#### REQUIREMENT A:
Present the chart listing as a Markdown table with the columns Row and Line. Cover it from its first line up to and including the line with "Reading left to", and omit the pictures and blank lines.

#### DOCUMENT TEXT:
Learning Management Systems

eLearning and the Learning Management System

eLearning and the Learning Management System
Category:  Web Development
Author:  N. Stratis

The following article provides extracts from a literature review done for research being undertaken into the Complexities of eLearning Media and application development and the conformity to eLearning Standards with adaptive solutions. Contact us to find out more regarding the Research and Development we are currently undertaking.


When walking into the door of a publishing company as a new developer in the creation and publication of eLearning Media Content, one would be overwhelmed with the diversity and extreme representations of the current eLearning standards adopted by Learning Management platforms. Learning Media, or Learning Objects, both common references to similar concepts are singularized elements for teaching course segments, lessons and curriculum. They could be in the form of E-books, Interactive Books, Mini eLearning Applications, covering no limit of topics and supporting a grand selection of media and interactive elements such as Images, Video, Audio, Drag and Drops, Multiple Choice Questions and many others, the list is only shorted by the available technologies for media transport.

The abundance of specifications and requirements for eLearning standard compliance by even the most notable of standards such as EPUB3, SCORM, TinCan API, Common Cartridge and QTI play are large toll on the examination of standards implementation within the Learning Object framework.

For any developer the initial knowledge generally gained for implementing these standards is via the requirements of projects being developed, and as more projects are developed, so too does the knowledge advance, but not the understanding. Why? Because the inherent directions are based around product delivery, scheduling, resources and funding, thus the allotment of time available to understand the standards to their completion is restricted and allowing for just enough to gather the required knowledge to fulfil the projects end.

It is imperative to understand all aspects of Learning Media and thus the platforms to which they are deployed, Learning Management Systems (LMS) and Learning Content Management Systems (LCMS), the standards being adopted, the market share and common modular features. Fig.1 demonstrates the increase in popularity for using an LMS on mobile devices.

#### ENTRIES PROVIDED:
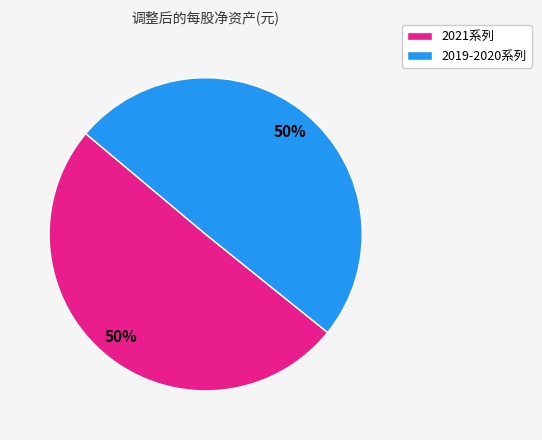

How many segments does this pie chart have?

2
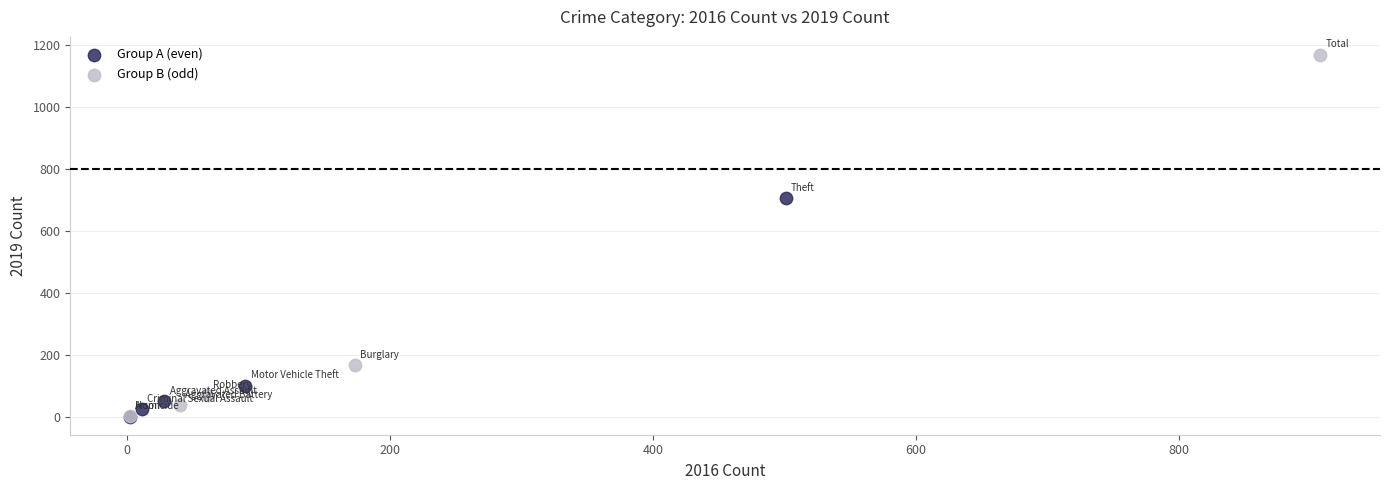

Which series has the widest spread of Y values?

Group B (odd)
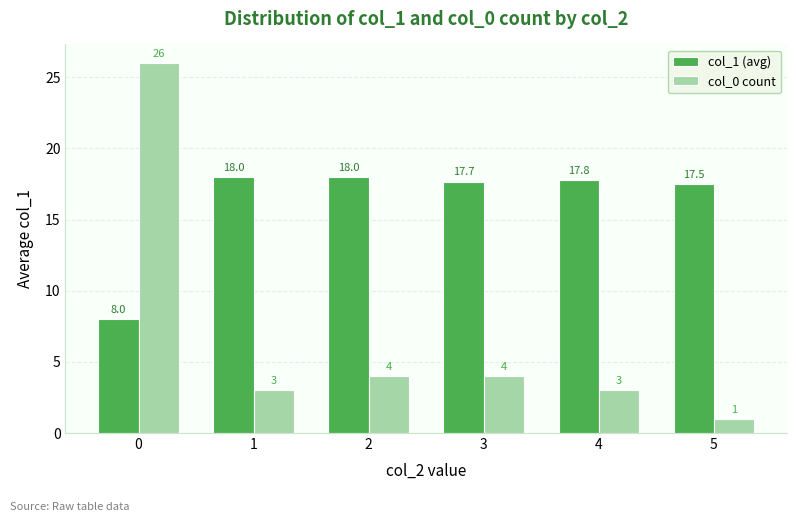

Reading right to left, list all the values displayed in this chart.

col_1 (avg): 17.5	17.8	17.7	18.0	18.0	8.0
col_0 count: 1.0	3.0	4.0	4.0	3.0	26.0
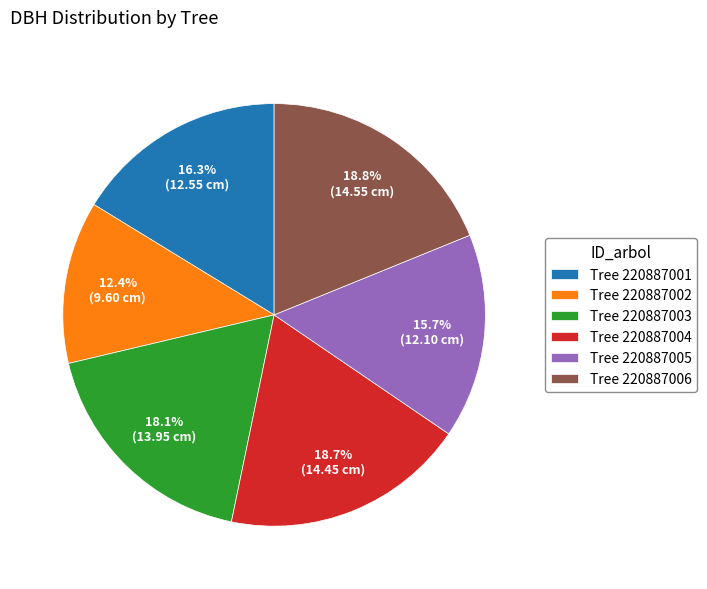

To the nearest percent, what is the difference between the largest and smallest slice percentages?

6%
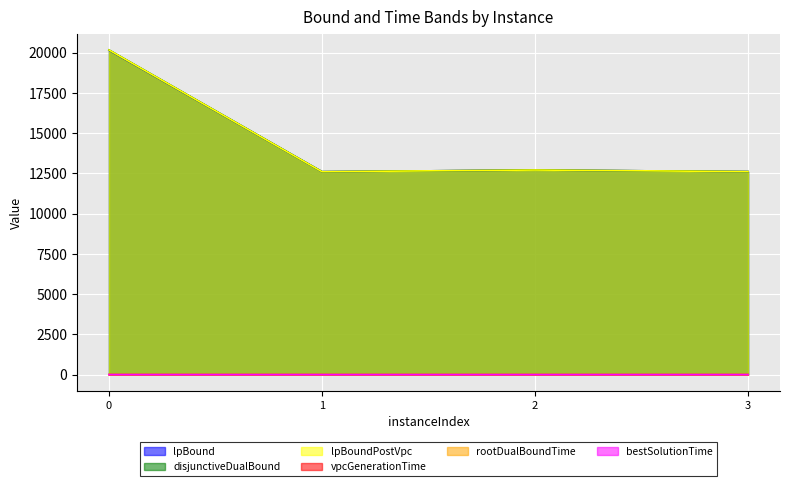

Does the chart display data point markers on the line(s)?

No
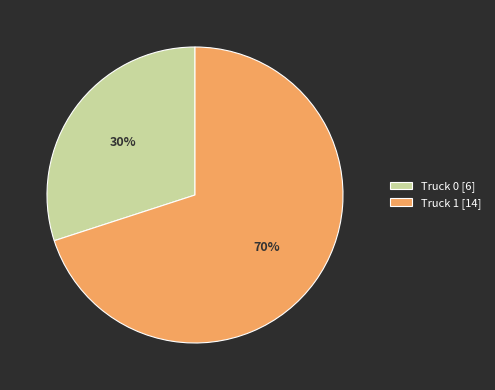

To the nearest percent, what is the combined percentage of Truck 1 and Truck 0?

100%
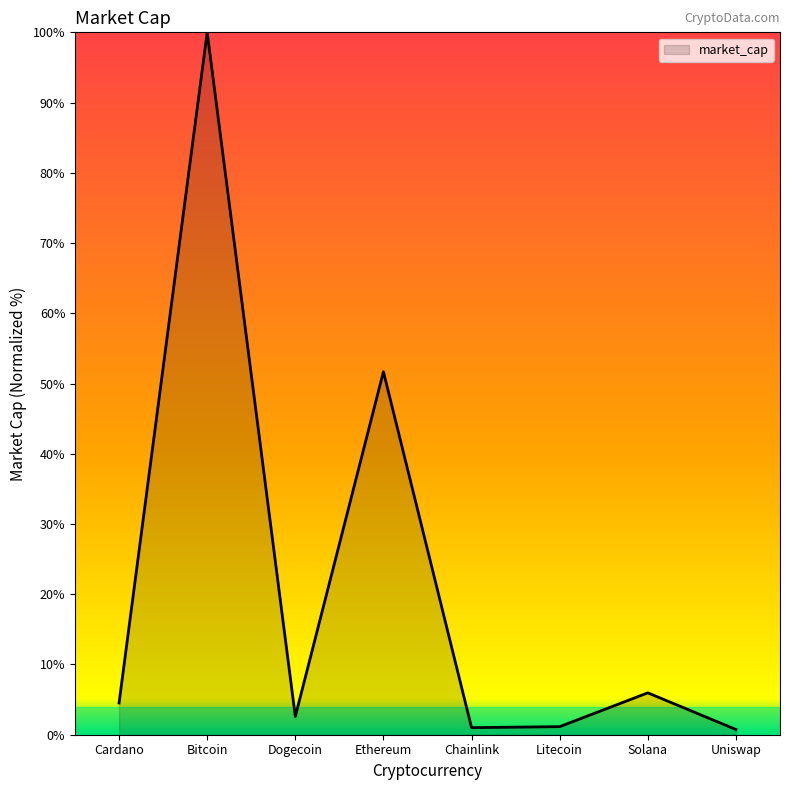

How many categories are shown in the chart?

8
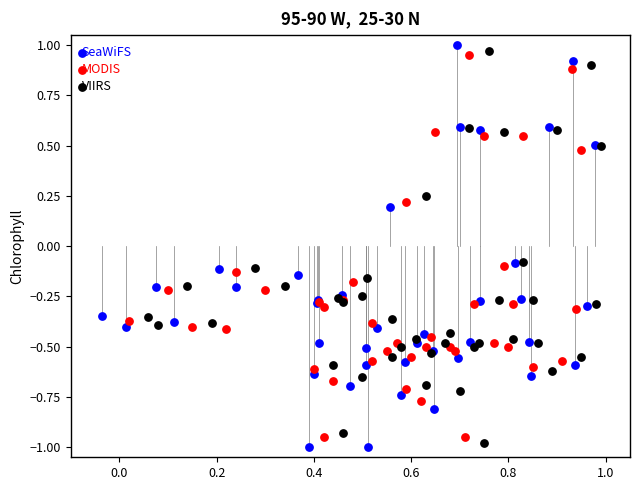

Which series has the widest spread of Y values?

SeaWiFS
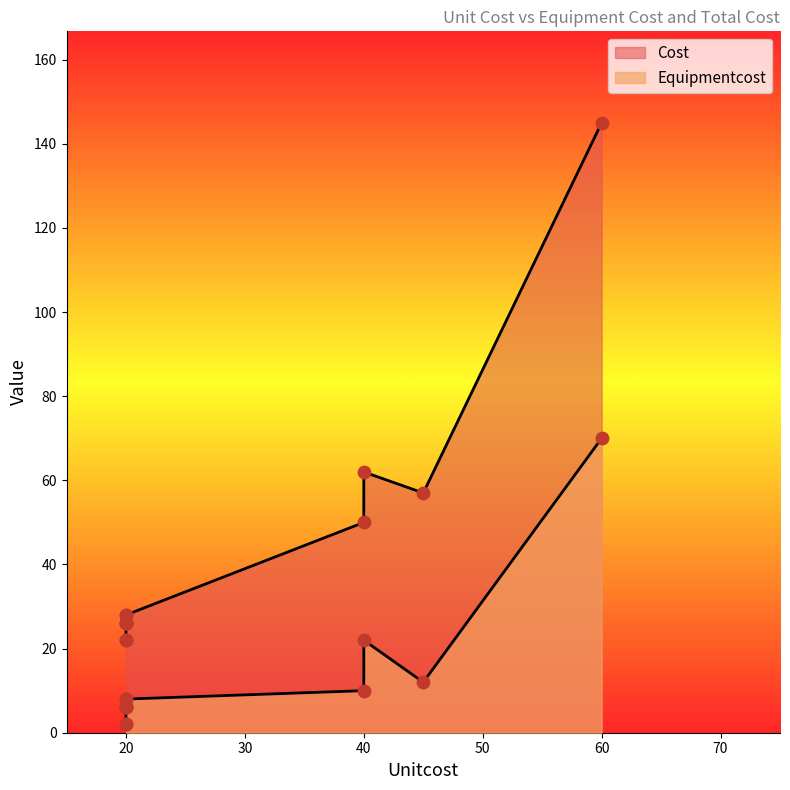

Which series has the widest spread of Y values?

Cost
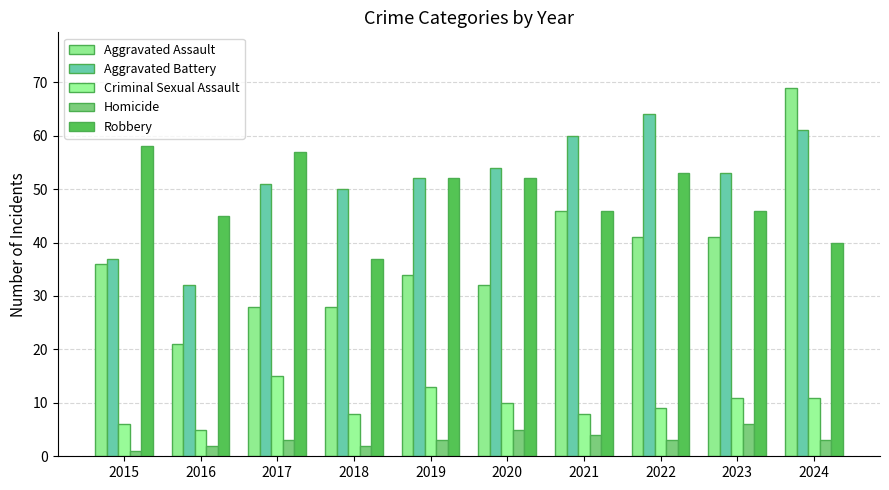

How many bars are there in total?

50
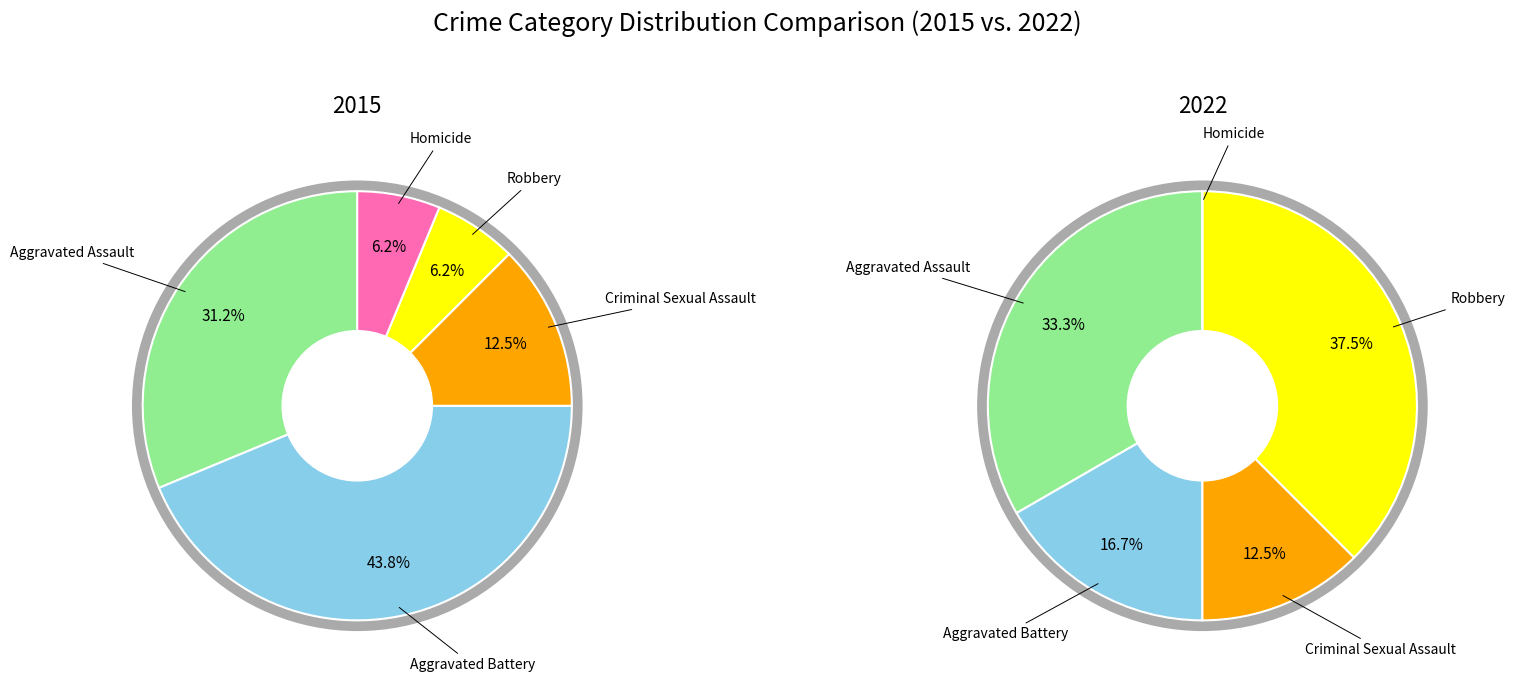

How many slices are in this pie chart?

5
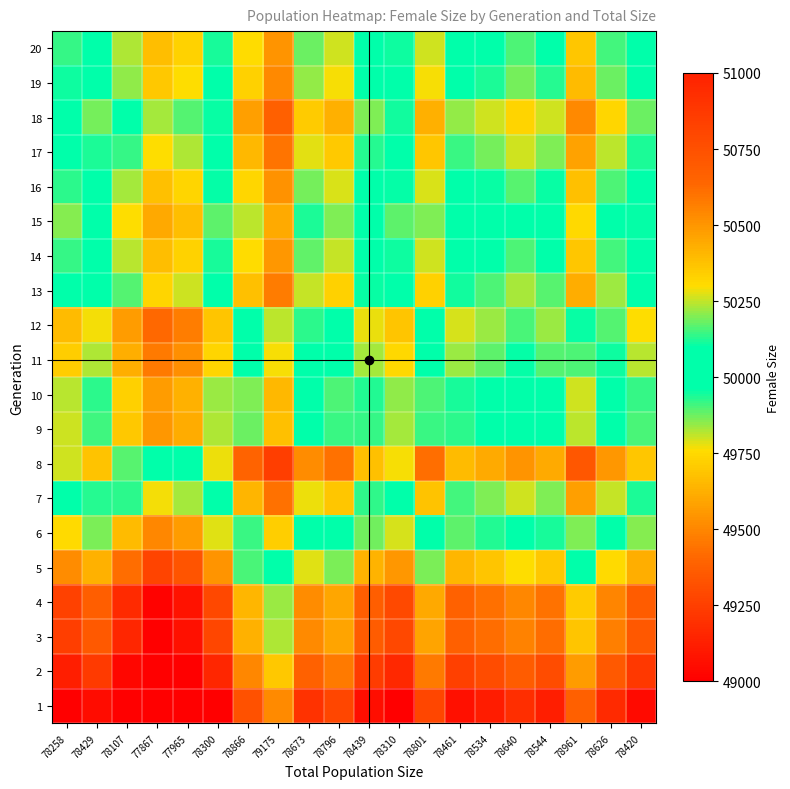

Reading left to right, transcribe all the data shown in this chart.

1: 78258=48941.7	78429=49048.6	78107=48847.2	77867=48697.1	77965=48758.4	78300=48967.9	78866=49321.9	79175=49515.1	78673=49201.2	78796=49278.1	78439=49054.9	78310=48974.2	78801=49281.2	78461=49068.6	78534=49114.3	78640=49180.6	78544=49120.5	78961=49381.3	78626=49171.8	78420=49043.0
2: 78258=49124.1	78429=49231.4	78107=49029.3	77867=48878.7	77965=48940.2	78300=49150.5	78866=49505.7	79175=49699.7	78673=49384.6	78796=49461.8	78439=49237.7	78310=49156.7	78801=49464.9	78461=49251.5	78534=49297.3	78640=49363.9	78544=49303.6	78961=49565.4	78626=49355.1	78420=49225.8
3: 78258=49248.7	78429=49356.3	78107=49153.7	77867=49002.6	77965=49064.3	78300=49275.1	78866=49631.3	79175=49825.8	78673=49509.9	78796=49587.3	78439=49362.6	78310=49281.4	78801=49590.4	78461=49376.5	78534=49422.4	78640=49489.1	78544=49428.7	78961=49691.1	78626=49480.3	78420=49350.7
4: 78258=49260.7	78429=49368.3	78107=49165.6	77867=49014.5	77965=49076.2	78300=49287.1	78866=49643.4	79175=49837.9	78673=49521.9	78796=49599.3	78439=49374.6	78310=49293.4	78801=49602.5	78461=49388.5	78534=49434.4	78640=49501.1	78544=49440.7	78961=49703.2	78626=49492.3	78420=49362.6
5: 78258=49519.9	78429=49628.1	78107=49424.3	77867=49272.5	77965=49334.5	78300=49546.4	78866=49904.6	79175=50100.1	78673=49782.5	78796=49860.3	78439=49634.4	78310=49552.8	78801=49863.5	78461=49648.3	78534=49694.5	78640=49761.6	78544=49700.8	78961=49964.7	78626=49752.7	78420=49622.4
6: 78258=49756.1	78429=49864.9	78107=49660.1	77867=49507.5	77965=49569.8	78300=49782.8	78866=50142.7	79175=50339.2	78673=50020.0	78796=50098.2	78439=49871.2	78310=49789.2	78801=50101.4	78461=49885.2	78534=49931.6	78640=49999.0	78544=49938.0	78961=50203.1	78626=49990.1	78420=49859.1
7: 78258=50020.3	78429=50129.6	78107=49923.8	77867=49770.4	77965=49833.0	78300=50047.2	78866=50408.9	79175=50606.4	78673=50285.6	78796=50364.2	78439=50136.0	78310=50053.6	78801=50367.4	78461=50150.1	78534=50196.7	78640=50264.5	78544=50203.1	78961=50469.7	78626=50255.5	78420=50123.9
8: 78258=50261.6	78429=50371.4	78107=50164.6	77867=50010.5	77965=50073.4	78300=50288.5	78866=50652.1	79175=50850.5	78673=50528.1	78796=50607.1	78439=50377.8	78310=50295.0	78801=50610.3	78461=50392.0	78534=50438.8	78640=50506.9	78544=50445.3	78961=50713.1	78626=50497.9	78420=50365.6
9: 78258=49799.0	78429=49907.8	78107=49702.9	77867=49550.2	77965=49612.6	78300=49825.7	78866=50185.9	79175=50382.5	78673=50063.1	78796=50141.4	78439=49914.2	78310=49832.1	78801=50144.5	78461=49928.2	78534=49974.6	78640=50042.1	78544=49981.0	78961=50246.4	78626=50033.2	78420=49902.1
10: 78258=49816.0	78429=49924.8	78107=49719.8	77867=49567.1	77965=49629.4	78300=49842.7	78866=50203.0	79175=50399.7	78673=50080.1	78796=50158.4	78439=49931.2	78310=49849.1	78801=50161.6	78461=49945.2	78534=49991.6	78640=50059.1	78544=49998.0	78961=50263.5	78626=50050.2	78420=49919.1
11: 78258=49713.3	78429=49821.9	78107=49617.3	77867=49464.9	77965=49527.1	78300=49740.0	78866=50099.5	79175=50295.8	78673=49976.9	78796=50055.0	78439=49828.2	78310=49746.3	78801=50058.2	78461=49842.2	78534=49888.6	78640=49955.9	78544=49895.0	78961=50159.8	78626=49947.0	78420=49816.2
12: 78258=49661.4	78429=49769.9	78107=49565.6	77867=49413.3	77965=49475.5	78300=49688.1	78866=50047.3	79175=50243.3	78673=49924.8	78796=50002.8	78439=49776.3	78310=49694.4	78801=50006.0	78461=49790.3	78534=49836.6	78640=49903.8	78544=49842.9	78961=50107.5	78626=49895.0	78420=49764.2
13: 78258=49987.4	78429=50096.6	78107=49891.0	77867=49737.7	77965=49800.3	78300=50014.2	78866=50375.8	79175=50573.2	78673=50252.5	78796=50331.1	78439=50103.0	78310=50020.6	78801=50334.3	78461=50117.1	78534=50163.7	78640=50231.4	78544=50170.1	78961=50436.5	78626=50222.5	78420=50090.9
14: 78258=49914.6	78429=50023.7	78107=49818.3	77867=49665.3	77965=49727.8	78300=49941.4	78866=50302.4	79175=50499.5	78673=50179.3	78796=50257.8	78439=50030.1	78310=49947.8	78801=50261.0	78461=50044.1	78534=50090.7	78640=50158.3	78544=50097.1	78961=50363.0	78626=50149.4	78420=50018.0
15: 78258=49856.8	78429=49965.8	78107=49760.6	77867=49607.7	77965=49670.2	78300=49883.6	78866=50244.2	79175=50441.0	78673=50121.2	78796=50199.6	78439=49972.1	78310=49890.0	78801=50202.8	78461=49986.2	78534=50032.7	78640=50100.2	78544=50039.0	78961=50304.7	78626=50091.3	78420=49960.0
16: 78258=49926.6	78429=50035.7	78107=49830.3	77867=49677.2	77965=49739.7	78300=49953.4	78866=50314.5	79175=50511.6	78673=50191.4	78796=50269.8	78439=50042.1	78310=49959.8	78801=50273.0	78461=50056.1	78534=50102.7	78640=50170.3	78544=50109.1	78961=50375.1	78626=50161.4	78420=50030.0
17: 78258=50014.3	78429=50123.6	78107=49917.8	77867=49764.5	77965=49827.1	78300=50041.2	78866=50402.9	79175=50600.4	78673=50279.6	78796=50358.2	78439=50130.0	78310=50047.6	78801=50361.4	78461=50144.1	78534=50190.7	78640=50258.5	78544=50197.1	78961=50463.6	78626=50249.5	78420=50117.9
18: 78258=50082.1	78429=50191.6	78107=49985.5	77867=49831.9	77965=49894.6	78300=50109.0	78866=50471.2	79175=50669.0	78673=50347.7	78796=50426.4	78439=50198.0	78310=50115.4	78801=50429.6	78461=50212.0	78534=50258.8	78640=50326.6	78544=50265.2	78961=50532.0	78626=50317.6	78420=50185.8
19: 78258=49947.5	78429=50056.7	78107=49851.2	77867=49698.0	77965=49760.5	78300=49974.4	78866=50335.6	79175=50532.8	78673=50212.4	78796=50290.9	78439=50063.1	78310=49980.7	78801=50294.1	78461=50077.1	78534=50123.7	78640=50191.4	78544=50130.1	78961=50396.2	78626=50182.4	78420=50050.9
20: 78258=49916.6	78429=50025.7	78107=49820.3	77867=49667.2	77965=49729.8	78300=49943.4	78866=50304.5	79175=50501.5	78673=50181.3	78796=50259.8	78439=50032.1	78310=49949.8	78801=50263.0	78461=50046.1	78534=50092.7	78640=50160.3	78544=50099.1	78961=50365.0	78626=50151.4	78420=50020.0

#### REQUIREMENT B:
Repeat the article on eLearning and Learning Management Systems in full, word for word.

#### RESPONSE AREA A:
| Row | Line |
|---|---|
| 1 | How many segments does this pie chart have? |
| 2 | 2 |
| 3 | Which series has the widest spread of Y values? |
| 4 | Group B (odd) |
| 5 | Reading right to left, list all the values displayed in this chart. |
| 6 | col_1 (avg): 17.5	17.8	17.7	18.0	18.0	8.0 |
| 7 | col_0 count: 1.0	3.0	4.0	4.0	3.0	26.0 |
| 8 | To the nearest percent, what is the difference between the largest and smallest slice percentages? |
| 9 | 6% |
| 10 | Does the chart display data point markers on the line(s)? |
| 11 | No |
| 12 | To the nearest percent, what is the combined percentage of Truck 1 and Truck 0? |
| 13 | 100% |
| 14 | How many categories are shown in the chart? |
| 15 | 8 |
| 16 | Which series has the widest spread of Y values? |
| 17 | SeaWiFS |
| 18 | Which series has the widest spread of Y values? |
| 19 | Cost |
| 20 | How many bars are there in total? |
| 21 | 50 |
| 22 | How many slices are in this pie chart? |
| 23 | 5 |
| 24 | Reading left to right, transcribe all the data shown in this chart. |

#### RESPONSE AREA B:
Learning Management Systems

eLearning and the Learning Management System

eLearning and the Learning Management System
Category:  Web Development
Author:  N. Stratis

The following article provides extracts from a literature review done for research being undertaken into the Complexities of eLearning Media and application development and the conformity to eLearning Standards with adaptive solutions. Contact us to find out more regarding the Research and Development we are currently undertaking.


When walking into the door of a publishing company as a new developer in the creation and publication of eLearning Media Content, one would be overwhelmed with the diversity and extreme representations of the current eLearning standards adopted by Learning Management platforms. Learning Media, or Learning Objects, both common references to similar concepts are singularized elements for teaching course segments, lessons and curriculum. They could be in the form of E-books, Interactive Books, Mini eLearning Applications, covering no limit of topics and supporting a grand selection of media and interactive elements such as Images, Video, Audio, Drag and Drops, Multiple Choice Questions and many others, the list is only shorted by the available technologies for media transport.

The abundance of specifications and requirements for eLearning standard compliance by even the most notable of standards such as EPUB3, SCORM, TinCan API, Common Cartridge and QTI play are large toll on the examination of standards implementation within the Learning Object framework.

For any developer the initial knowledge generally gained for implementing these standards is via the requirements of projects being developed, and as more projects are developed, so too does the knowledge advance, but not the understanding. Why? Because the inherent directions are based around product delivery, scheduling, resources and funding, thus the allotment of time available to understand the standards to their completion is restricted and allowing for just enough to gather the required knowledge to fulfil the projects end.

It is imperative to understand all aspects of Learning Media and thus the platforms to which they are deployed, Learning Management Systems (LMS) and Learning Content Management Systems (LCMS), the standards being adopted, the market share and common modular features. Fig.1 demonstrates the increase in popularity for using an LMS on mobile devices.